**Provided text:**

┌──

Once the car chase ended and the officer tackled defendant to the floor inside the stranger’s house, defendant’s flight activity ended, and he engaged in separate conduct of refusing the officer’s commands for defendant to remove his arms from under his body. This latter conduct delayed and obstructed the officer, apart from defendant’s prior attempt to flee, in violation of section 148, which provides in part: “(a)(1) Every person who willfully resists, delays, or obstructs any... peace officer... in the discharge or attempt to discharge any duty of his or her office or employment... shall be punished....”
The People argue the obvious gravamen of the Vehicle Code charge is evasion of an officer by means of recklessly driving a vehicle. However, Penal Code section 654 turns on a defendant’s objective in violating the statutes, not the Legislature’s purpose in enacting them. (People v. Martin (2005) 133 Cal.App.4th 776, 781.)
There were two objectives here. The first was defendant’s objective to flee in his vehicle. Then, once the officer tackled defendant to the ground inside the house, and fleeing was no longer an option, defendant, by refusing the officer’s commands to bring his hands out from under his body, had the objective of delaying the inevitable.
We conclude there is no section 654 violation.
IV
Other Matters
We make two final points.
First, we observe defendant does not benefit from recent amendments to sections 2933 and 4019 (presentence conduct credits), because the January 2010 amendments do not apply to a defendant who inflicts great bodily injury on a person under section 12022.7 (Stats. 2009, 3d Ex. Sess. 2009-2010, ch. 28, § 50 (Sen. Bill No. 3X 18)), and the September 2010 amendments apply only to crimes committed on or after that date (Stats. 2010, ch. 426 (Sen. Bill No. 76)).
Second, the abstract of judgment erroneously says the great bodily injury enhancement (§ 12022.7) attaches to count one -- the attempted murder charge -- of which defendant was acquitted. In fact, the enhancement attaches to the domestic violence charge, count four.
DISPOSITION
The abstract of judgment is modified to show the section 12022.7 enhancement attaches to count four, infliction of corporal injury on a cohabitant, section 273.5. The trial court shall send a certified copy of the amended abstract of judgment to the Department of Corrections and Rehabilitation. The judgment is otherwise affirmed.
We concur: RAYE, P. J., MAURO, J.
All further statutory references are to the Penal Code.

└──

**Action item a:**
In the court opinion excerpt, which count does the great bodily injury enhancement actually attach to?
The listing below is unrelated to the court opinion excerpt.

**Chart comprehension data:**
┌──

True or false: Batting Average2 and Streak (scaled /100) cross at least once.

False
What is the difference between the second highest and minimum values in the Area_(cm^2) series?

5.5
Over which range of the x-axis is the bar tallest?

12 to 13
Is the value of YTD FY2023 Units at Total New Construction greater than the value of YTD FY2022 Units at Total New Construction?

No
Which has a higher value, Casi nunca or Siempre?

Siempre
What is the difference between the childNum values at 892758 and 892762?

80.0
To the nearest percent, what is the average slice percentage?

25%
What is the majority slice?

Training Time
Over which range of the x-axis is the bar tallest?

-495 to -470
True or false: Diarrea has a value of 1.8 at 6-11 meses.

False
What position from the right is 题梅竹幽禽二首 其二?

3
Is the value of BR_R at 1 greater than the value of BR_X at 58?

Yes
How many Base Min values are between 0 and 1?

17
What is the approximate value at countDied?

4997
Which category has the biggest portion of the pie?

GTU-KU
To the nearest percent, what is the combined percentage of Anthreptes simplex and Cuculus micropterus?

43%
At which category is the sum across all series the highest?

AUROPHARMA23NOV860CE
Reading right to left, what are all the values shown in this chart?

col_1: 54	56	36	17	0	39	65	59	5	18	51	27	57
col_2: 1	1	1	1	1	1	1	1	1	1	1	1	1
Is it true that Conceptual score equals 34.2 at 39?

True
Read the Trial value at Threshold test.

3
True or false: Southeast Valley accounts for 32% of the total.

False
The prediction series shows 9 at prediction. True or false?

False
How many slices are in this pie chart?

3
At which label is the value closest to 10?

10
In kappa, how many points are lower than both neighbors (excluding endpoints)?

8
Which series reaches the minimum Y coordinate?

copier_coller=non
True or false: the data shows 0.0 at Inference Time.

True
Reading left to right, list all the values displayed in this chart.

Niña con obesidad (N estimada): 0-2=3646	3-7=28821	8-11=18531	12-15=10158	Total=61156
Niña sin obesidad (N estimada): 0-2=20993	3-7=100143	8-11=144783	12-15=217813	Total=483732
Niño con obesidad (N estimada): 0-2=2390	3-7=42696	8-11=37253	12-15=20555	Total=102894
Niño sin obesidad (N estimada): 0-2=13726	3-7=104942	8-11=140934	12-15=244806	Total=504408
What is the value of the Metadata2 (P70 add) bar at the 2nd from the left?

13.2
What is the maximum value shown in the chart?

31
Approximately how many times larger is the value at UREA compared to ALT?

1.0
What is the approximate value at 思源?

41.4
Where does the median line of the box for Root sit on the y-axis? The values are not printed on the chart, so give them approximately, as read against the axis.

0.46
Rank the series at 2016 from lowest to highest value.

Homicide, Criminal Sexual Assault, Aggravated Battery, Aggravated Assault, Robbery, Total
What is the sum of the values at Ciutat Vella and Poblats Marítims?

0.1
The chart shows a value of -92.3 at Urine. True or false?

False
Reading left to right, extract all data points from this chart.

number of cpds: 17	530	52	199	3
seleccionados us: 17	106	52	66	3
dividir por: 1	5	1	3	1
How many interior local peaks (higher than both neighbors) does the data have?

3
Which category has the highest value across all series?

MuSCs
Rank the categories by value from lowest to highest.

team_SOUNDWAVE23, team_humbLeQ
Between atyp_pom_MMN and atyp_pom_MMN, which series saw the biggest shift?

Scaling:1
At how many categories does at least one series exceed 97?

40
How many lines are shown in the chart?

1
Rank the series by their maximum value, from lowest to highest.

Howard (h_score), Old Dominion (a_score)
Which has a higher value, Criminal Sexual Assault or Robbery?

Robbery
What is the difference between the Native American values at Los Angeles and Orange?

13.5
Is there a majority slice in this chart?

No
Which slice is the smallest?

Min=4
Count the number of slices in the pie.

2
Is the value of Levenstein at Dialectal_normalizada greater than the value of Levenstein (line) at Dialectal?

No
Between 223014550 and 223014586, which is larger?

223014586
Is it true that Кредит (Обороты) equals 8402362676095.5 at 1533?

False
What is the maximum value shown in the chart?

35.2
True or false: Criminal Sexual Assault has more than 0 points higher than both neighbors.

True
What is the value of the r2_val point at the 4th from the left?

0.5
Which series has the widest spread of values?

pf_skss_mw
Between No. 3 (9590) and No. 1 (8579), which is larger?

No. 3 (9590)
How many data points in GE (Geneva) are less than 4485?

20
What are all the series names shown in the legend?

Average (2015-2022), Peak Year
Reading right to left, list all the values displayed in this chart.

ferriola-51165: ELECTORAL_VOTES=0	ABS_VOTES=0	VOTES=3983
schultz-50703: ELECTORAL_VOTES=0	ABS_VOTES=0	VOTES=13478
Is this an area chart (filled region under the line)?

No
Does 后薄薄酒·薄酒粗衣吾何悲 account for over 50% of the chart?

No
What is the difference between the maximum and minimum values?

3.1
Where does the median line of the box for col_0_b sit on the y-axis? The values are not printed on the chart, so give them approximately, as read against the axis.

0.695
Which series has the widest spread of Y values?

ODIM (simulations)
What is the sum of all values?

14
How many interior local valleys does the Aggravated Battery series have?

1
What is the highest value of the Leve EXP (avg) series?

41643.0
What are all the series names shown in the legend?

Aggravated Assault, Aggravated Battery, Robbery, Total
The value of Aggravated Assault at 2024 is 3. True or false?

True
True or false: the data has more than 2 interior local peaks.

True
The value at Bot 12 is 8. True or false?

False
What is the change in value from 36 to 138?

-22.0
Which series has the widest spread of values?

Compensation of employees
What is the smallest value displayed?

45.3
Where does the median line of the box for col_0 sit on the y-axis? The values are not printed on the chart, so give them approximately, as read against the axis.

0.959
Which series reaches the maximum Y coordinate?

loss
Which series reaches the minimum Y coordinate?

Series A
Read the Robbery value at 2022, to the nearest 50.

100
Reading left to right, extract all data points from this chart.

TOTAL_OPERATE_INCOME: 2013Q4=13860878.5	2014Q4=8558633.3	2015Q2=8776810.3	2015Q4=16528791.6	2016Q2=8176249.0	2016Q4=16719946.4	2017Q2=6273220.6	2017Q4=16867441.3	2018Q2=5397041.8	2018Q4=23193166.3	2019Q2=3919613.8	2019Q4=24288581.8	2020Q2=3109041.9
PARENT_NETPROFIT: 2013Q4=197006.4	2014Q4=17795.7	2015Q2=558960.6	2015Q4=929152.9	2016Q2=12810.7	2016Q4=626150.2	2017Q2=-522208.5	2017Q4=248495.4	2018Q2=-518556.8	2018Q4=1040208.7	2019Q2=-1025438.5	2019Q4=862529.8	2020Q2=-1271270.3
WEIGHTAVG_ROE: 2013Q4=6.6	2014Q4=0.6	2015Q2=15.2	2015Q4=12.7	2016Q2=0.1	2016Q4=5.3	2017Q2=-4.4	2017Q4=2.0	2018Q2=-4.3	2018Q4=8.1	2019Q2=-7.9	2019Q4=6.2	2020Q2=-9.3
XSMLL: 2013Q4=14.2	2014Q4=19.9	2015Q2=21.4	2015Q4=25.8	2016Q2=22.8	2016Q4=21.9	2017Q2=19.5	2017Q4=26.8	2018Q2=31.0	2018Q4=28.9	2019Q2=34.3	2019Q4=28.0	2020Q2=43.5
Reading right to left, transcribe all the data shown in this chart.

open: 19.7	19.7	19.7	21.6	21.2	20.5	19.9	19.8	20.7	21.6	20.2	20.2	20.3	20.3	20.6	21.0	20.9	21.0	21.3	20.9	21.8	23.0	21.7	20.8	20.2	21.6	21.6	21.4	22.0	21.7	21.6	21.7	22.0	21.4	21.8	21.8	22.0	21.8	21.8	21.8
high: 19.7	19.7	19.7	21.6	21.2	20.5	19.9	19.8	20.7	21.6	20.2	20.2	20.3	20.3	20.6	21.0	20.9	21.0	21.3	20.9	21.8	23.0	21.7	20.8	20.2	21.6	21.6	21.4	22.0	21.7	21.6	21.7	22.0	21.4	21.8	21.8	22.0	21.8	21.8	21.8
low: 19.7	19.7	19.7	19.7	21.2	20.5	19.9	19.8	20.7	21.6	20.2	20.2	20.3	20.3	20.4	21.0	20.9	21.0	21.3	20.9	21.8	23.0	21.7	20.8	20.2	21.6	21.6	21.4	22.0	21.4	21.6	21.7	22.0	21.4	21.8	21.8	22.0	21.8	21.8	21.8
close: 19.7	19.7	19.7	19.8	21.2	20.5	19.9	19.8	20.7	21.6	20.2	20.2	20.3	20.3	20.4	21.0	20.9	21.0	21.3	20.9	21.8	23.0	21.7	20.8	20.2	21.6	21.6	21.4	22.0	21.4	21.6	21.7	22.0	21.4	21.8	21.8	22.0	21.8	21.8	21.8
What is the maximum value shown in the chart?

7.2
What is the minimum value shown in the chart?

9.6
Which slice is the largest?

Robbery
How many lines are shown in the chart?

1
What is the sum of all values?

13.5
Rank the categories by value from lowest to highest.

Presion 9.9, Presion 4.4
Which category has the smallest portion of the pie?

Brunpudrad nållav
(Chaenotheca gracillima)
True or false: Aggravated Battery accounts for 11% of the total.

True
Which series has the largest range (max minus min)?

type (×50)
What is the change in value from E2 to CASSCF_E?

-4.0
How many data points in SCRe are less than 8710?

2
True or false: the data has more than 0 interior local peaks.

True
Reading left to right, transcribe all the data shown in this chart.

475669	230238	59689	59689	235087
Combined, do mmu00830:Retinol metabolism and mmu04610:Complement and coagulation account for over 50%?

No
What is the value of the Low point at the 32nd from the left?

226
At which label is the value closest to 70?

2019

└──

**Action item b:**
Begin at the first line of the listing and stop after the line containing "Is the value of YTD". Rewrite only those lines, renaming "x-axis" to "horizontal axis" and leaving everything else unchanged.

**Expected output a:**
Count four, the domestic violence charge of infliction of corporal injury on a cohabitant.

**Expected output b:**
True or false: Batting Average2 and Streak (scaled /100) cross at least once.

False
What is the difference between the second highest and minimum values in the Area_(cm^2) series?

5.5
Over which range of the horizontal axis is the bar tallest?

12 to 13
Is the value of YTD FY2023 Units at Total New Construction greater than the value of YTD FY2022 Units at Total New Construction?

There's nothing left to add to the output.